Nina Gomez was a sixteen-year-old Guatemalan girl from Hartford, and had disappeared four months ago. Rachel Simpson was a sixteen-year-old light-skinned black girl from Bridgeport, disappeared six months ago. Vanessa Olivaro was a sixteen-year-old girl from New Britain of mixed Chinese, black and white blood whose parents hailed from Jamaica; she had disappeared eight months ago.
“Our killer likes curly but not kinky hair, faces that are fantastically pretty in a certain way – full but well-delineated lips, wide set and wide open dark eyes, a dimpled smile – a height of no more than five feet, a mature figure, and light but not white skin,” Carmine said, flicking the photos.
“You really think the same guy snatched them all?” Abe asked, not wanting to believe it.
“Oh, sure. Look at their backgrounds.
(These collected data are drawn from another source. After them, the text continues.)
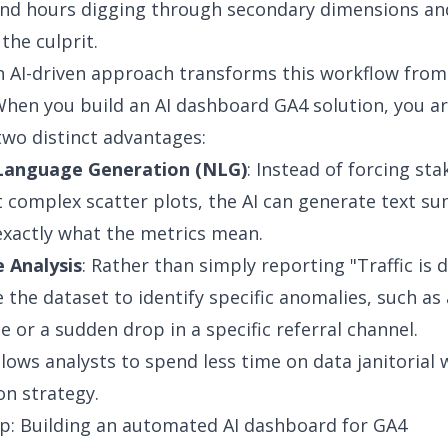
end hours digging through secondary dimensions an
 the culprit.
n
AI-driven approach
transforms this workflow from 
When you build an AI dashboard GA4 solution, you a
two distinct advantages:
Language Generation (NLG)
: Instead of forcing st
t complex scatter plots, the AI can generate text s
exactly what the metrics mean.
 Analysis
: Rather than simply reporting "Traffic is 
e the dataset to identify specific anomalies, such as
e or a sudden drop in a specific referral channel.
allows analysts to spend less time on data janitorial
n strategy.
p: Building an automated AI dashboard for GA4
God-fearing, respectable families, all Catholic except for Rachel Simpson, whose father is an Episcopalian minister. Simpson and Olivaro went to their local high schools, the other three went to Catholic high schools, two at the same one, St. Martha’s in Norwalk. Then there’s the time span. One every two months. Corey, go back to the phone and ask for all missing persons who fit this description from as far back as – say, ten years. The background is as important as the physical criteria, so I’d be willing to bet that all these girls were famous for – well, if chasteness is too old-fashioned a word, at least goodness. They probably volunteered for things like Meals on Wheels or were candy stripers in some hospital. Never missed on church, did their homework, kept their hems at knee level, maybe wore a touch of lipstick, but never full makeup.”